Index | Thread | Search

From:
Alexander Bluhm <bluhm@openbsd.org>
Subject:
Re: fstat(1) caused a weird hang on 7.7
To:
"H. Hartzer" <h@hartzer.sh>
Cc:
tech@openbsd.org
Date:
Wed, 28 May 2025 16:55:35 +0900

Download raw body.

Thread
On Tue, May 27, 2025 at 01:59:25PM +0000, H. Hartzer wrote:
> Please let me know if this isn't the best list for this, and I'll send
> similiar reports elsewhere in the future.

bugs@openbsd.org would be slightly better.  Does not matter much,
the same people read both bugs@ and tech@.

> I had the most bizarre issue. I ran `fstat | grep 8080` and fstat hang.
> This caused a bunch of other things to not work, but the system was
> partly usable.

This is a deadlock in the sysctl(2) system call that is used by
fstat(1).  We tried to improve this while the network stack was
unlocked, maybe we missed something.  At a first glance, I don't
see relevant fixes that were commited afer 7.7 release.  You might
consider using openbsd current snapshot to see it the bug is still
present.

> What did not:
> ps

That is bad, as `ps axl` would show the wait queue where it hangs.
We need the wait queue to debug it further.
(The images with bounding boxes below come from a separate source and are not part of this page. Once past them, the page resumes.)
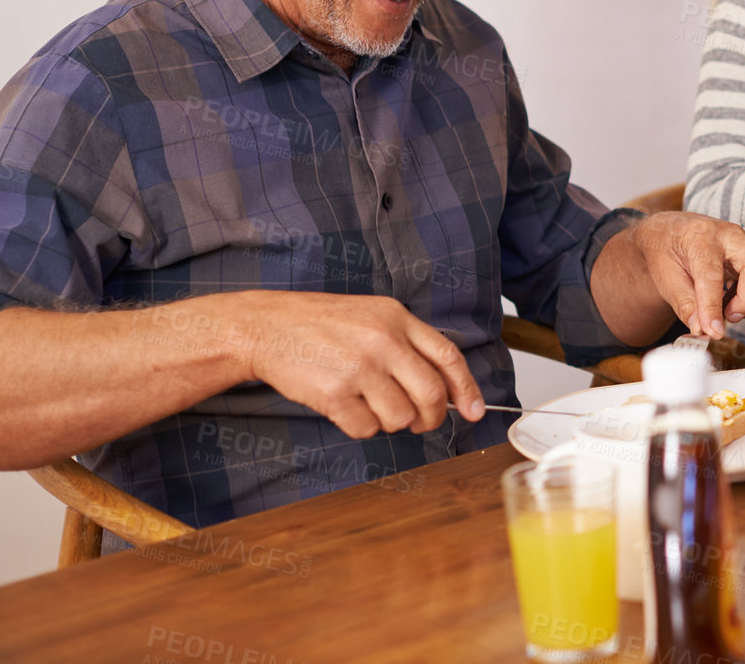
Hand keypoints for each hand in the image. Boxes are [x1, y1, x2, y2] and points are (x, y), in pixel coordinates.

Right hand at [241, 293, 484, 439]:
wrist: (267, 326)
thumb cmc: (322, 324)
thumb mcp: (373, 315)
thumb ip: (407, 343)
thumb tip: (444, 386)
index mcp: (397, 318)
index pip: (448, 356)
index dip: (467, 388)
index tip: (476, 410)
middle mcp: (383, 341)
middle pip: (431, 394)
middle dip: (432, 417)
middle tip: (422, 421)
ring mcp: (359, 367)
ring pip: (400, 417)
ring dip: (390, 422)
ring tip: (370, 404)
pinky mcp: (334, 393)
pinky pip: (366, 428)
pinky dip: (361, 427)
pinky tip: (347, 408)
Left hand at [628, 212, 744, 340]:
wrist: (674, 231)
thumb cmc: (668, 251)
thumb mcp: (666, 279)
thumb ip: (686, 306)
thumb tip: (703, 331)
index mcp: (700, 238)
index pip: (712, 275)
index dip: (713, 307)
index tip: (713, 331)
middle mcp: (730, 234)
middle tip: (726, 316)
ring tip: (726, 307)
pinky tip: (733, 298)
> I have no idea where to begin on this. I couldn't reproduce it after
> rebooting. 

Try to stress test to reproduce.  Run fstat in a loop.  There must
be some other activity to trigger it.

As ps axl does not work, we need the kernel debugger output.  For
that you have to activate ddb.  Write ddb.console=1 into /etc/sysctl.conf
and reboot.  With serial console break brings you to ddb, glass
console has the hot key Ctrl-Alt-Esc.  To get out of ddb, type cont
at ddb> prompt.

When it happens, drop to ddb.  Then type ps at the ddb> prompt.  On
serial copy all the output, with monior take a picture.  It scrols
down page by page, we need all pages.  Send the pictures to this
list, reducing resolution first.  We want to read the text, but not
fill our mailbox with your gigapixel camara images.

Maybe stack traces of the hanging processes would be iteresting,
but that is too hard to explain in advance.

As the machine is unusable anyway, type boot reboot at ddb> instead
of continue.

> Never had any issues with fstat before.

It was much more broken before, it could crash the kernel.

> Maybe I need more open file descriptors?

No.

> The last thing I see on fstat from the lists is that it was unlocked:
> https://marc.info/?l=openbsd-tech&m=173607167913668&w=2

This is about fstat(2) system call.  Except the name it has nothing
in common with fstat(1) userland tool.

bluhm